> [WORK TO COMPLETE]: In the kefir isolate table below, set down word for word the span that begins at the words "Phylogenetic tree of" and stops after "distance formula d5.".

> [SOURCE TEXT]:
· · ·

Genetic features of selected kefir isolates.

No. Kefir isolate species Strain AMR genes Virulence genes Plasmids Bacteriocin genes Toxin synthesis genes BA synthesis genes Vitamin synthesis genes GABA syn-thesis genes
1 Kef-w1 Absent Absent Absent 0 Hemolysin III protein Ornithine decarb-oxylase Riboflavin Absent
2 Kef-w2 Absent Absent CP-005948 0 Hemolysin III protein Ornithine decarb-oxylase Riboflavin Absent
3 Liquorilactobacillus satsumensis Kef-w11 Absent Absent Absent 0 Hemolysin III protein Ornithine decarb-oxylase Riboflavin Absent
4 Kef-w13 Absent Absent CP-005948 1 Hemolysin III protein Ornithine decarb-oxylase Riboflavin Absent
5 Kef-w18 Absent Absent Absent 0 Hemolysin III protein Ornithine decarb-oxylase Riboflavin Absent
6 Lactobacillus helveticus Kef-m4 Absent Absent CP-002655, CP-002654 5 Hemolysin III protein Ornithine decarb-oxylase Riboflavin, Cobalamin Absent
7 Lacticaseibacillus paracasei Kef-w7 Absent Absent Absent 2 Hemolysin III protein Ornithine decarb-oxylase Riboflavin, Cobalamin Absent
8 Kef-w14 Absent Absent Absent 4 Hemolysin III protein Ornithine decarb-oxylase Riboflavin, Cobalamin Absent
9 Kef-w17 Absent Absent Absent 2 Hemolysin III protein Ornithine decarb-oxylase Riboflavin, Cobalamin Absent
10 Kef-w19 Absent Absent Absent 2 Hemolysin III protein Ornithine decarb-oxylase Riboflavin, Cobalamin Absent
11 Lentilactobacillus hilgardii Kef-w8 Absent Absent Absent 0 Hemolysin III protein Agmatine deiminase Riboflavin, Cobalamin, Pyridoxal Present
12 Kef-w9 Absent Absent Absent 0 Hemolysin III protein Agmatine deiminase Riboflavin, Cobalamin, Pyridoxal Present
13 Kef-w10 Absent Absent Absent 0 Hemolysin III protein Agmatine deiminase Riboflavin, Cobalamin, Pyridoxal Present
14 Lentilactobacillus kefiri Kef-m15 Absent Absent CP-002654 0 Hemolysin III protein Agmatine deiminase Riboflavin Absent
15 Liquorilactobacillus nagelii Kef-w21 Absent Absent Absent 0 Hemolysin III protein, LPS protein Ornithine decarb-oxylase Riboflavin Absent
16 Lacticaseibacillus rhamnosus LGG Absent Absent Absent 1 Absent Ornithine decarb-oxylase Riboflavin, Cobalamin Absent

FIGURE 1.

FIGURE 1

Phylogenetic tree of selected kefir isolates (highlighted in red) and other related strains. The branch lengths are scaled in terms of Genome BLAST Distance Phylogeny approach (GBDP) distance formula d5.

· · ·

> [Extracted data entries]:
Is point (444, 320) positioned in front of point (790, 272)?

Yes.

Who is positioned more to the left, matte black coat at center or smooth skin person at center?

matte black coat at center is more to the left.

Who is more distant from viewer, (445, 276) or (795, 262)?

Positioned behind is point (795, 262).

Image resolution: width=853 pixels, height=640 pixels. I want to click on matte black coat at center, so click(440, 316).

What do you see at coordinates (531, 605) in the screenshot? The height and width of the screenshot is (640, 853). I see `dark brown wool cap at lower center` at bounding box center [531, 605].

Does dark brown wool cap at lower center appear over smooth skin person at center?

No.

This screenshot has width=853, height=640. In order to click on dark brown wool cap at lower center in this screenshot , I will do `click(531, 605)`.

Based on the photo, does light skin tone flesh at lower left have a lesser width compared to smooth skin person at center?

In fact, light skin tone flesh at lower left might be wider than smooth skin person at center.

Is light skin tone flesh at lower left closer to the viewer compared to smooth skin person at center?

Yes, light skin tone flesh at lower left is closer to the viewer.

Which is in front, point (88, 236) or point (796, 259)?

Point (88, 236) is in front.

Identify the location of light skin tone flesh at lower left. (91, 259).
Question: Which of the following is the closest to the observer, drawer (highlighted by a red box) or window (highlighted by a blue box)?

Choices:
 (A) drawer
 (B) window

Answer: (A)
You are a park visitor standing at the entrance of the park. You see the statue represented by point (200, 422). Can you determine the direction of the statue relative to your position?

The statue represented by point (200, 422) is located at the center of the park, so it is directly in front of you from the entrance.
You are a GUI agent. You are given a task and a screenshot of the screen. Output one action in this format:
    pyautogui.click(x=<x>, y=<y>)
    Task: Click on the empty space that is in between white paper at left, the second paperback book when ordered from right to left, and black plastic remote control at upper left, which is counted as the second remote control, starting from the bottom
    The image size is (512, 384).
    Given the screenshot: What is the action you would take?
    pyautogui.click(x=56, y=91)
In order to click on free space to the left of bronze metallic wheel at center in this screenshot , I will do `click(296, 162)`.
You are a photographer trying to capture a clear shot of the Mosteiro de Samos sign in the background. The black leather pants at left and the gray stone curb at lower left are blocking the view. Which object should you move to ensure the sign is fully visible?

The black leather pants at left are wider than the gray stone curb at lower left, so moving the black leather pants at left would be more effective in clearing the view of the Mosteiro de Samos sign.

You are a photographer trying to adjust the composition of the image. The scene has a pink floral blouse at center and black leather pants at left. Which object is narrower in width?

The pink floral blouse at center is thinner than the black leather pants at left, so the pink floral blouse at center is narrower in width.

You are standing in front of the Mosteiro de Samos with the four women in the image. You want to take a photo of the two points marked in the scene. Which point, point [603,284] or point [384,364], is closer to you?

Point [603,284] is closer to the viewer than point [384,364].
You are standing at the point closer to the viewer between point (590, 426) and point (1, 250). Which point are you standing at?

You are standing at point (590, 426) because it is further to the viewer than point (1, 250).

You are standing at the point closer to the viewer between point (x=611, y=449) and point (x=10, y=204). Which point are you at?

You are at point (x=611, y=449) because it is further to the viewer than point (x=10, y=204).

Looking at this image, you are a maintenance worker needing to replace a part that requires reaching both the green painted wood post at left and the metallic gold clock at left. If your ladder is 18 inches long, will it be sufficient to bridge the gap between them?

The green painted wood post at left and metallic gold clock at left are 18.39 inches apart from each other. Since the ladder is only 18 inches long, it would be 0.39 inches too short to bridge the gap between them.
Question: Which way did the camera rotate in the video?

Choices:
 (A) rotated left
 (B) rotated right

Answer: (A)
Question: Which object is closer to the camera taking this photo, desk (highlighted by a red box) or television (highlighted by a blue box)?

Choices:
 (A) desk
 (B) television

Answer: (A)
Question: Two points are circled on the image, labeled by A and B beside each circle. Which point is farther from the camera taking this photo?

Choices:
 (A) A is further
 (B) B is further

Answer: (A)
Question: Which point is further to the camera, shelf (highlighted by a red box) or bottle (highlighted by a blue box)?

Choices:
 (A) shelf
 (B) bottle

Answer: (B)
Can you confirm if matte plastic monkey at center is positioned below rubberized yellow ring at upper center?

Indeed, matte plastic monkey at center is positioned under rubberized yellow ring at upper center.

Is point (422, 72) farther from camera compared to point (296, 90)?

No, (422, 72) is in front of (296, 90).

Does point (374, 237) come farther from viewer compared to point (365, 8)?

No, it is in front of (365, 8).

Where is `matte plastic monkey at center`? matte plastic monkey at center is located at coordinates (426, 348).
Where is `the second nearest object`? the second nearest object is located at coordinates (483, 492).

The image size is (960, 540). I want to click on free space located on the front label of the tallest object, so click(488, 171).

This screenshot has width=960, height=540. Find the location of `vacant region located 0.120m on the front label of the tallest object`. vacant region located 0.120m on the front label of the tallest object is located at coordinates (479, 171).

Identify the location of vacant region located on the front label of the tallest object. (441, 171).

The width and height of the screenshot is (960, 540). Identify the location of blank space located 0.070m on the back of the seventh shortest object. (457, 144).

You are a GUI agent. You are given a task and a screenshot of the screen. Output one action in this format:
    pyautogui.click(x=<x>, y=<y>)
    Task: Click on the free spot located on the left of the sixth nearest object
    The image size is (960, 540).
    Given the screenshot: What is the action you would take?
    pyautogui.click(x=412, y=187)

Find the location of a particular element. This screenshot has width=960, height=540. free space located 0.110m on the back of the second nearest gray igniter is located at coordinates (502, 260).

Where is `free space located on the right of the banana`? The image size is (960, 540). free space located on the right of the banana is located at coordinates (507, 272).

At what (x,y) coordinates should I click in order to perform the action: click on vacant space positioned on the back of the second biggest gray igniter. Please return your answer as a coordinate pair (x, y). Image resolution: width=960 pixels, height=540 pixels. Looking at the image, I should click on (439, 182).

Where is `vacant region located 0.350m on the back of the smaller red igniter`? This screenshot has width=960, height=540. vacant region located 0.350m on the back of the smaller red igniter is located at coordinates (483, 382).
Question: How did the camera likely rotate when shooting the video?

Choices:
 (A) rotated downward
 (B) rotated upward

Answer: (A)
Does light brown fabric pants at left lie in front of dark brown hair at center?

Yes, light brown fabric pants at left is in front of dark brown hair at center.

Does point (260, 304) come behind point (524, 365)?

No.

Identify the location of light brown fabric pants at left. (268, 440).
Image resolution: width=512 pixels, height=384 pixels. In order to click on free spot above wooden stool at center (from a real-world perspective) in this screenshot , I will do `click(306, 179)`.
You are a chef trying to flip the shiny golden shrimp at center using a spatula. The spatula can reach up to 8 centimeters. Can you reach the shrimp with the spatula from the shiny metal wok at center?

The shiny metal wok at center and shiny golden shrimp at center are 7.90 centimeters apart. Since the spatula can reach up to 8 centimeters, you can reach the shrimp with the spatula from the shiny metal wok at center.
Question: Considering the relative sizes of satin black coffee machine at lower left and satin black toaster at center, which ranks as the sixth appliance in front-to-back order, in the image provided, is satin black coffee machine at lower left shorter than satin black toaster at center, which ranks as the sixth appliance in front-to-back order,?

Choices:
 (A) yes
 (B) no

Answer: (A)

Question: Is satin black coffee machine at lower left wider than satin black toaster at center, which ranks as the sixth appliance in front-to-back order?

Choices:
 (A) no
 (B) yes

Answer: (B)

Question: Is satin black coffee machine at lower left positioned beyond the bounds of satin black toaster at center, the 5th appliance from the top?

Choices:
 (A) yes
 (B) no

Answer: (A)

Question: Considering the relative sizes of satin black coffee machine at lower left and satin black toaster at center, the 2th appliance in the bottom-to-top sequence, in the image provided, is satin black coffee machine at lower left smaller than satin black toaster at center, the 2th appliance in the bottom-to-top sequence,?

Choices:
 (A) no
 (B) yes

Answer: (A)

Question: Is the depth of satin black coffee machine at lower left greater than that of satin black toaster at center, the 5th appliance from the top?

· · ·

> [RESPONSE BELOW]:
Phylogenetic tree of selected kefir isolates (highlighted in red) and other related strains. The branch lengths are scaled in terms of Genome BLAST Distance Phylogeny approach (GBDP) distance formula d5.